Ingredients Jump to Instructions ↓

  1. 2 Bacon - diced

  2. 1 Tomato (large)

  3. 2 teaspoons 10ml Tomato paste

  4. 1 Roasted garlic

  5. 1 Shallot - diced

  6. 1 teaspoon 5ml Balsamic vinegar

  7. 2 teaspoons 10ml Raspberry vinegar

  8. 1/4 cup 59ml Corn oil

  9. 1/4 cup 59ml Olive oil

  10. Salt

  11. 12 cups 480g / 16oz Lettuce leaves - such as romaine bibb, arugula & red oak leaf rinsed dried

Instructions Jump to Ingredients ↑

  1. In a skillet, cook the bacon until the fat is rendered; reserve bacon and fat separately.

  2. Smoke the tomato for 15 minutes (in a skillet turning often until over medium-high heat).

  3. Remove peel, slice in half and squeeze the juice from the tomato into a small saucepan. Reserve the tomato.
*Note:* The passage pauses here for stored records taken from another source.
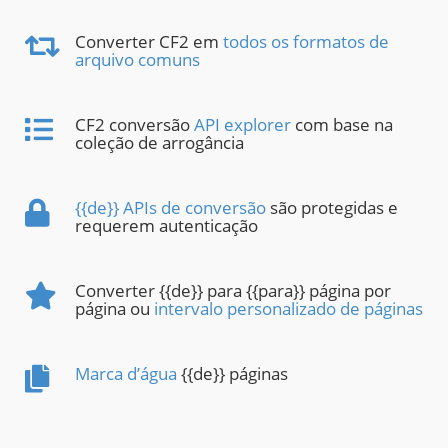
Converter CF2 em
todos os formatos de
arquivo comuns
CF2 conversão
API explorer
com base na
coleção de arrogância
{{de}} APIs de conversão
são protegidas e
requerem autenticação
Converter {{de}} para {{para}} página por
página ou
intervalo personalizado de páginas
Marca d’água
{{de}} páginas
  4. Add the tomato paste to the saucepan and cook over medium heat for 2 minutes, stirring often until thickened.

  5. Place the tomato paste and tomato in a blender with the garlic, shallot, and vinegars. Puree for 30 seconds.

  6. Combine the bacon fat and oils, and with the blender on low, drizzle into the puree. Season with salt.

  7. Place the lettuces in a large mixing bowl.

  8. Add the blended dressing and toss gently but thoroughly. Divide among 4 or 6 plates and top each salad with some of the reserved bacon.